The pay cuts could be as much as $10,000 in some cases. Gee, thanks for playing. I hope nobody went out and bought a new car with their raise. The positive here is nobody has to worry about being in a higher tax bracket. I am betting the governor of New Jersey is involved somehow.
And finally, one of our perennial favorites. The prince of pensions, the miser of the Midwest, that wild and wacky mayor of St. Louis: the Honorable Francis Slay. Well, he’s is at it again.
Senior moments
He has introduced all kinds of ordinances, rules and so forth to abolish the fire department pension and regulate the current pension. All this will end up in court, of course. One of his ideas that caught my eye was upping the age to collect a pension.

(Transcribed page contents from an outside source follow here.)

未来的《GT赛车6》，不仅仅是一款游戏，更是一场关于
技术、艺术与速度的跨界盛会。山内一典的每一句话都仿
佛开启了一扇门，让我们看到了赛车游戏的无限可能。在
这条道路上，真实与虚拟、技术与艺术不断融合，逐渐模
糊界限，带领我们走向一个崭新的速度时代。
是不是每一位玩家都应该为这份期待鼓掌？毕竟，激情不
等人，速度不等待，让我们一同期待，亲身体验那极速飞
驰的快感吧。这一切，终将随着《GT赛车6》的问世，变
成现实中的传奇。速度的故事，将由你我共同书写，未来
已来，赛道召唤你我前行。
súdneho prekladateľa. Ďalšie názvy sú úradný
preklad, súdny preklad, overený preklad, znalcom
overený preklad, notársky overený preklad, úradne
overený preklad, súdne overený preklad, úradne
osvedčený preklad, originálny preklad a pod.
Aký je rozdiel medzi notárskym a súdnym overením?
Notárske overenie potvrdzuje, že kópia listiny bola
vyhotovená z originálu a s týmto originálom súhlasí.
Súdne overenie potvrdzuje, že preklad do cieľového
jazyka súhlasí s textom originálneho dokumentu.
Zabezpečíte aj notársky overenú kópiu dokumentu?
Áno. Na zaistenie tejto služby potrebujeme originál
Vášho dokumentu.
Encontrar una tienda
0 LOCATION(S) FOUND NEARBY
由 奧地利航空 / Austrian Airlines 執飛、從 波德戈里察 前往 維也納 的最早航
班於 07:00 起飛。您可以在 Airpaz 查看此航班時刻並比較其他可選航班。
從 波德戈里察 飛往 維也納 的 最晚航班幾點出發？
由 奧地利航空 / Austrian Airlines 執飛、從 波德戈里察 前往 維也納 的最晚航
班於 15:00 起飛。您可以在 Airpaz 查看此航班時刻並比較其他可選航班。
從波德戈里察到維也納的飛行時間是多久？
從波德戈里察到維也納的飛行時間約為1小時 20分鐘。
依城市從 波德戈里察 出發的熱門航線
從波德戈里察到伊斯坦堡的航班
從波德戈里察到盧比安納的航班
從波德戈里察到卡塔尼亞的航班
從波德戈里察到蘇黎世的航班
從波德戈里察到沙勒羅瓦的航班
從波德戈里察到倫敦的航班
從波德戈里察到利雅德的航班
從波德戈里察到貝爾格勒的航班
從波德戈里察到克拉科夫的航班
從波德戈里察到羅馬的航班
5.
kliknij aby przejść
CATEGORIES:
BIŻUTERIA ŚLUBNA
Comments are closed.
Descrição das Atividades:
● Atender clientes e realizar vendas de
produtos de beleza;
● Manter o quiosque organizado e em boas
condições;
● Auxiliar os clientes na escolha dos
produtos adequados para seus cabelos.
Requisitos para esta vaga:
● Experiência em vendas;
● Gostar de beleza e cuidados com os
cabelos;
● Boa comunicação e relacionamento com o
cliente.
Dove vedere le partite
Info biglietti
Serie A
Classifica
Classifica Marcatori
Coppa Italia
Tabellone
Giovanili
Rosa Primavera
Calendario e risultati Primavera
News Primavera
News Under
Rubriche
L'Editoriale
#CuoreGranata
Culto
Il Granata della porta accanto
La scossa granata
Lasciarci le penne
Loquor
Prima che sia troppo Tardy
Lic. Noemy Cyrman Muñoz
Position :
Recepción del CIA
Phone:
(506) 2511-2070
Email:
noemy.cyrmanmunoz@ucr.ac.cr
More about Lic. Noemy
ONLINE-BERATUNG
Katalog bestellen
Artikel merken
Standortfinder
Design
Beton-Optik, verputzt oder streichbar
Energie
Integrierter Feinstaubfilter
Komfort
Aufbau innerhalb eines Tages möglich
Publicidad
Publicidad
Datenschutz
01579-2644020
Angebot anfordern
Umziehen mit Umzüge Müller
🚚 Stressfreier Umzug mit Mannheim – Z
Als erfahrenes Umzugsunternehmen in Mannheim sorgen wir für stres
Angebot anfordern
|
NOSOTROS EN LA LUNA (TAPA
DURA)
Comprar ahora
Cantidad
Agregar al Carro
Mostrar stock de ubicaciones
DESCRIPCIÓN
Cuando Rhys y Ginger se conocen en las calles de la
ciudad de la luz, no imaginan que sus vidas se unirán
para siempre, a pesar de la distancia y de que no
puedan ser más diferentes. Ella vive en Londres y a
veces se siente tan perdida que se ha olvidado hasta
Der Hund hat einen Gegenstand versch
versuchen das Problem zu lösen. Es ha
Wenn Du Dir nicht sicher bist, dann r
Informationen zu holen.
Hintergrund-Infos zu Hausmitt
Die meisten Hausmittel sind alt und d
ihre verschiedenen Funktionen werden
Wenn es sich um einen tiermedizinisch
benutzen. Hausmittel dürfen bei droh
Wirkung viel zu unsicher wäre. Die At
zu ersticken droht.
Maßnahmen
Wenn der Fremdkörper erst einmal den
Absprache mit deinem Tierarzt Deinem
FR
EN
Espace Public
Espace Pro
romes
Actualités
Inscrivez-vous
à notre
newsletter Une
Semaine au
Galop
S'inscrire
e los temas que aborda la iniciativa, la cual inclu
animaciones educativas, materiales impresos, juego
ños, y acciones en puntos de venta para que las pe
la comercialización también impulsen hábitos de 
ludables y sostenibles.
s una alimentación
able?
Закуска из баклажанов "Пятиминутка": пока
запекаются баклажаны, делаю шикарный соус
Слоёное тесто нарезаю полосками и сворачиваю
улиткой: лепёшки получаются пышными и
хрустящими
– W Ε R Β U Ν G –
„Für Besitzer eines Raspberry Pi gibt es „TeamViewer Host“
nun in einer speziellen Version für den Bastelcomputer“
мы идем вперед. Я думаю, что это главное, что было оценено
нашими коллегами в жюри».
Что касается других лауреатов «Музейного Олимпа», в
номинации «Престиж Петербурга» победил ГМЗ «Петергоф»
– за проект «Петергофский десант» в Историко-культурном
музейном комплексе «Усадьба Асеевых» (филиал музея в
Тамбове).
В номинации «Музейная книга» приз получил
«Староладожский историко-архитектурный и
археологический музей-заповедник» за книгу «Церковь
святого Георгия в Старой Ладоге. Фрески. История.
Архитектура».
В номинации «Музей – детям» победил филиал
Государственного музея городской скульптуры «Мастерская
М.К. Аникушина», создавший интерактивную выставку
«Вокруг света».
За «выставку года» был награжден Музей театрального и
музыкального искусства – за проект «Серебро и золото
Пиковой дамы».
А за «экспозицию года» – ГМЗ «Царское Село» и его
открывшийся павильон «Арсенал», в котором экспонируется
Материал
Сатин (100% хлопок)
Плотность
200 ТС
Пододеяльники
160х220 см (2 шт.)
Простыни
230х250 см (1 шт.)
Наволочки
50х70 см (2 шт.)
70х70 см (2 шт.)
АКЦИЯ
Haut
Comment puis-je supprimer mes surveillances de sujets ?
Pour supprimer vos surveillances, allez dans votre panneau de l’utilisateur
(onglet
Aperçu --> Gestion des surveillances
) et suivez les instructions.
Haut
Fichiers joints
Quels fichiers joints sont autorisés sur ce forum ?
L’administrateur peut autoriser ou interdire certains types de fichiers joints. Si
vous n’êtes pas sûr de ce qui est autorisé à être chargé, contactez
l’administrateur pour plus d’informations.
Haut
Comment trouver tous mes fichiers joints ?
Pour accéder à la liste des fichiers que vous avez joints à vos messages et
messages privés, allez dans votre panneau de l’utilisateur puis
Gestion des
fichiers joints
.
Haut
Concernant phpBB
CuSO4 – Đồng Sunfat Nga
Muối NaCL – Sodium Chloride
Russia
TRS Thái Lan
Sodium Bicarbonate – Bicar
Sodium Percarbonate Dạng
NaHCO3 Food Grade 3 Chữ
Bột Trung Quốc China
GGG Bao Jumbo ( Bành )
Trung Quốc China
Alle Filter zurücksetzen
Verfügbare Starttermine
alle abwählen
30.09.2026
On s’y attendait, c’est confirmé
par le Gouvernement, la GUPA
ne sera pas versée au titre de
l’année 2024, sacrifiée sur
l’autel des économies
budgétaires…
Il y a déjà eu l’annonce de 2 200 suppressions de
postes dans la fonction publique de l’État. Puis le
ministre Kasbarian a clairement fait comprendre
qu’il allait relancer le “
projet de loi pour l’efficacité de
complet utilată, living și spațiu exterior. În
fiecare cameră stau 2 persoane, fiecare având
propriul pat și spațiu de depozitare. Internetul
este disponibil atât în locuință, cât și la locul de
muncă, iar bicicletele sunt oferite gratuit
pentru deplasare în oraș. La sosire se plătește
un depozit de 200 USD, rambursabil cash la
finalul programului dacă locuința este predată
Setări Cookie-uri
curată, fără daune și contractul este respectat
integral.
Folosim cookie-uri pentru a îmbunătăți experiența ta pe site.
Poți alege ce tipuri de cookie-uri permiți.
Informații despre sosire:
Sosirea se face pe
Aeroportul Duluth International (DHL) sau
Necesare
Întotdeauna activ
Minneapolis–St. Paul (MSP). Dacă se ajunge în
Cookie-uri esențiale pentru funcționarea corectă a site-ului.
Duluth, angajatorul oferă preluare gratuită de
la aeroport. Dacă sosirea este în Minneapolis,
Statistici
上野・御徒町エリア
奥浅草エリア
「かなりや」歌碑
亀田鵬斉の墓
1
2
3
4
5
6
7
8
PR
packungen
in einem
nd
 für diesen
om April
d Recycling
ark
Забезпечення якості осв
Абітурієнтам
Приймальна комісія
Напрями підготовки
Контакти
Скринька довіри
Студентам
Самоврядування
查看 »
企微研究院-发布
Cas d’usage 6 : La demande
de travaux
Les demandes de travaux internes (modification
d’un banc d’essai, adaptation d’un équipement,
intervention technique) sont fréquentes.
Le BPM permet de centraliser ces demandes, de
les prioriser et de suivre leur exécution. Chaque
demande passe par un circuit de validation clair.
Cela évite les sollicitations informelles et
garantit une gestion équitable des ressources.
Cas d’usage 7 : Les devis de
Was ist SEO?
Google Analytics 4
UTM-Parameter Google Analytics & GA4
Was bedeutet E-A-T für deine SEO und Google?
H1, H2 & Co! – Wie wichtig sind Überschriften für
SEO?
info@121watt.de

Now that will probably work for people who sit in cubicles or collect tolls in the exact-change lane, but for firefighters and police officers, it is mildly insane. What the mayor and his aldermen don’t understand is how physically demanding firefighting is. Granted we don’t do it every minute of every day, but when we do, it is the hardest work I have ever done.
In St. Louis, the cut off age to apply for the fire department is 33. A military exemption allows people who served their country to be hired up to age 39. Mayor Slay’s plan requires St. Louis firefighters to be on the job for 35 years before they can draw their pension.
So using my less-than-rudimentary math skills, I am calculating this person would be 74. Seventy-four years old and riding a fire truck or picking people up off the ground.
A now-retired chief once told me when I was new on the job that once you hit 40 this gets harder and harder to do. He was right.
However, there is a major positive to this story. St. Louis can stage fire apparatus at nursing homes and staff the apparatus with firefighters who reside at the nursing homes. Fire alarms are always going off at nursing homes and there are always EMS calls — imagine what this will do to response times.